According to the text on Freedman's Village, on whose plantation was the village constructed?

[EXTRACT TO READ]
※ ※ ※

Location:
- Arlington, Virginia
Opening date:
- 1863
Closing Date:
- 1887
Significance:
- When the Civil War began, the federal government established several temporary refugee camps in Washington, D.C., to house former slaves.
- On May 5, 1863, Lieutenant Colonel Elias M. Greene, chief quartermaster of the Department of Washington, and Danforth B. Nichols of the American Missionary Association announced plans to construct a new refugee center across the Potomac River from Washington, D.C., to accommodate former slaves.
- Construction began on Freedman’s Village during the summer of 1863.
- Freedman’s Village was constructed on Arlington Estate, Confederate General Robert E. Lee’s plantation and the former home of George Washington Parke Custis, President George Washington’s adopted son and step-grandson.
- Former slaves began occupying Freedman’s Village during the summer of 1863.

※ ※ ※

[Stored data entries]
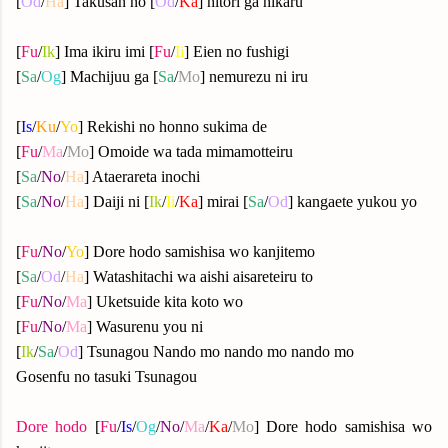
[
Od
/
Ha
] Takusan no [
Od
/
Ka
] hitori ga hikaru
[
Fu
/
Ik
] Ima ikiru imi [
Fu
/
Ii
] Eien no fushigi
[
Sa
/
Og
] Machijuu ga [
Sa
/
Mo
] nemurezu ni iru
[
Is
/
Ku
/
Yo
] Rekishi no honno sukima de
[
Fu
/
Ma
/
Mo
] Omoide wa tada mimamotteiru
[
Sa
/
No
/
Ha
] Ataerareta inochi
[
Sa
/
No
/
Ha
] Daiji ni [
Ik
/
Ii
/
Ka
] mirai [
Sa
/
Od
] kangaete yukou yo
[
Fu
/
No
/
Yo
] Dore hodo samishisa wo kanjitemo
[
Sa
/
Od
/
Ha
] Watashitachi wa aishi aisareteiru to
[
Fu
/
No
/
Ma
] Uketsuide kita koto wo
[
Fu
/
No
/
Ma
] Wasurenu you ni
[
Ik
/
Sa
/
Od
] Tsunagou Nando mo nando mo nando mo
Gosenfu no tasuki Tsunagou
Dore hodo
[
Fu
/
Is
/
Og
/
No
/
Ma
/
Ka
/
Mo
] Dore hodo samishisa wo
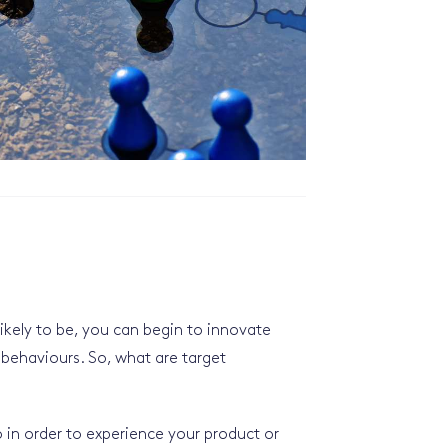
kely to be, you can begin to innovate
 behaviours. So, what are target
 in order to experience your product or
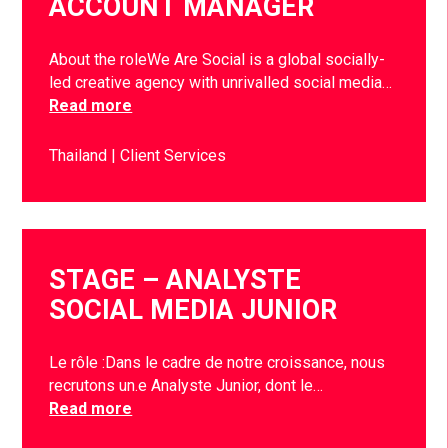
ACCOUNT MANAGER
About the roleWe Are Social is a global socially-
led creative agency with unrivalled social media…
Read more
Thailand
Client Services
STAGE – ANALYSTE
SOCIAL MEDIA JUNIOR
Le rôle :Dans le cadre de notre croissance, nous
recrutons un.e Analyste Junior, dont le…
Read more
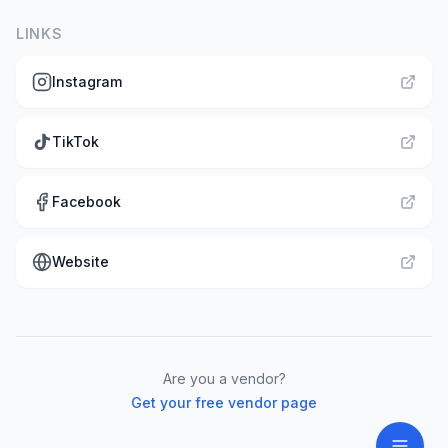
LINKS
Instagram
TikTok
Facebook
Website
Are you a vendor?
Get your free vendor page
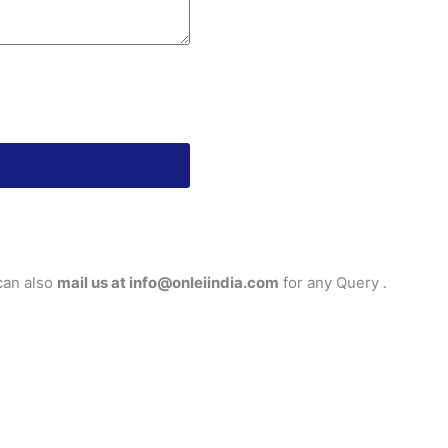
can also
mail us at info@onleiindia.com
for any Query .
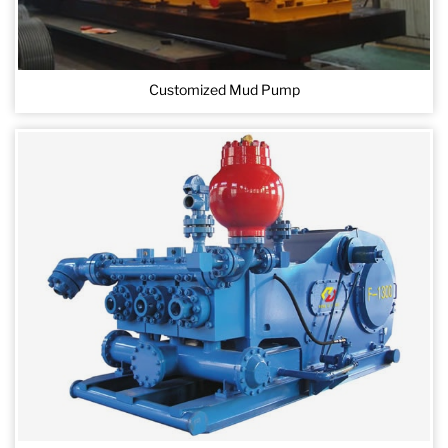
Customized Mud Pump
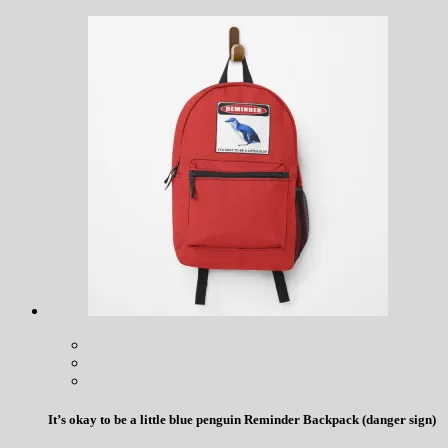
It’s okay to be a little blue penguin Reminder Backpack (danger sign)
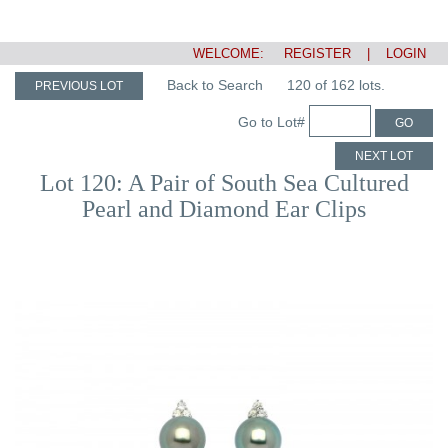
WELCOME:
REGISTER
|
LOGIN
Back to Search
120 of 162 lots.
PREVIOUS LOT
Go to Lot#
GO
NEXT LOT
Lot 120: A Pair of South Sea Cultured
Pearl and Diamond Ear Clips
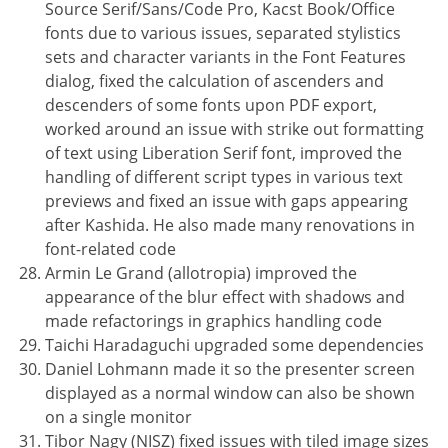
Source Serif/Sans/Code Pro, Kacst Book/Office
fonts due to various issues, separated stylistics
sets and character variants in the Font Features
dialog, fixed the calculation of ascenders and
descenders of some fonts upon PDF export,
worked around an issue with strike out formatting
of text using Liberation Serif font, improved the
handling of different script types in various text
previews and fixed an issue with gaps appearing
after Kashida. He also made many renovations in
font-related code
Armin Le Grand (allotropia) improved the
appearance of the blur effect with shadows and
made refactorings in graphics handling code
Taichi Haradaguchi upgraded some dependencies
Daniel Lohmann made it so the presenter screen
displayed as a normal window can also be shown
on a single monitor
Tibor Nagy (NISZ) fixed issues with tiled image sizes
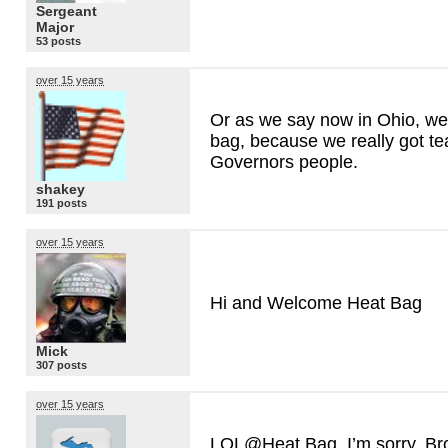
Sergeant
Major
53 posts
over 15 years
Or as we say now in Ohio, we
bag, because we really got t
Governors people.
shakey
191 posts
over 15 years
Hi and Welcome Heat Bag
Mick
307 posts
over 15 years
LOL@Heat Bag. I’m sorry, Bro!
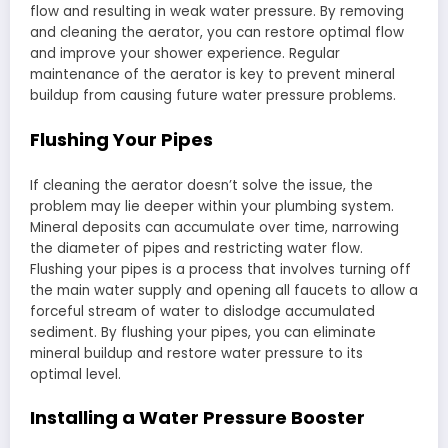
flow and resulting in weak water pressure. By removing
and cleaning the aerator, you can restore optimal flow
and improve your shower experience. Regular
maintenance of the aerator is key to prevent mineral
buildup from causing future water pressure problems.
Flushing Your Pipes
If cleaning the aerator doesn’t solve the issue, the
problem may lie deeper within your plumbing system.
Mineral deposits can accumulate over time, narrowing
the diameter of pipes and restricting water flow.
Flushing your pipes is a process that involves turning off
the main water supply and opening all faucets to allow a
forceful stream of water to dislodge accumulated
sediment. By flushing your pipes, you can eliminate
mineral buildup and restore water pressure to its
optimal level.
Installing a Water Pressure Booster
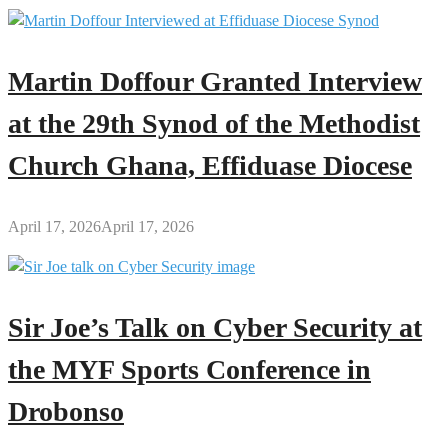
Martin Doffour Granted Interview
at the 29th Synod of the Methodist
Church Ghana, Effiduase Diocese
April 17, 2026
April 17, 2026
Sir Joe’s Talk on Cyber Security at
the MYF Sports Conference in
Drobonso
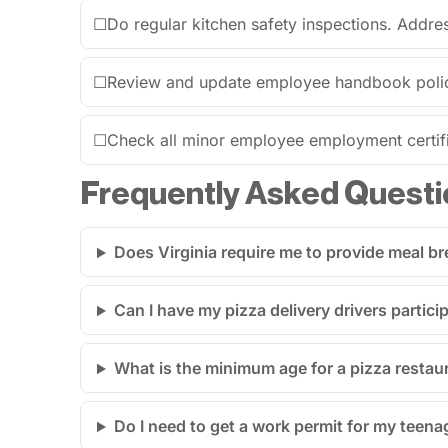
☐
Do regular kitchen safety inspections. Addres
☐
Review and update employee handbook polici
☐
Check all minor employee employment certific
Frequently Asked Questi
Does Virginia require me to provide meal br
Can I have my pizza delivery drivers particip
What is the minimum age for a pizza restau
Do I need to get a work permit for my teen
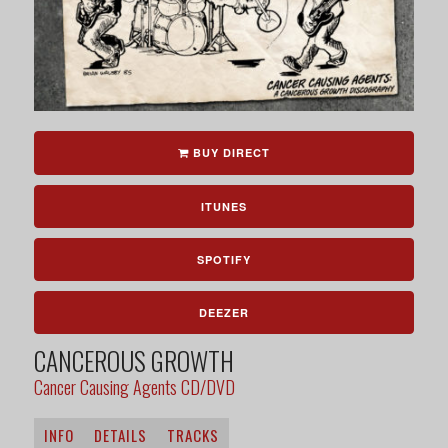
BUY DIRECT
ITUNES
SPOTIFY
DEEZER
CANCEROUS GROWTH
Cancer Causing Agents CD/DVD
INFO
DETAILS
TRACKS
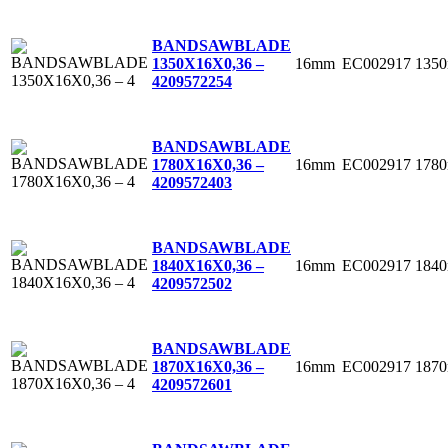
BANDSAWBLADE
16mm
EC002917
135
1350X16X0,36 –
4
209572254
BANDSAWBLADE
16mm
EC002917
178
1780X16X0,36 –
4
209572403
BANDSAWBLADE
16mm
EC002917
184
1840X16X0,36 –
4
209572502
BANDSAWBLADE
16mm
EC002917
187
1870X16X0,36 –
4
209572601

※ ※ ※

[EXERCISE RESULT]
Confederate General Robert E. Lee's plantation, Arlington Estate.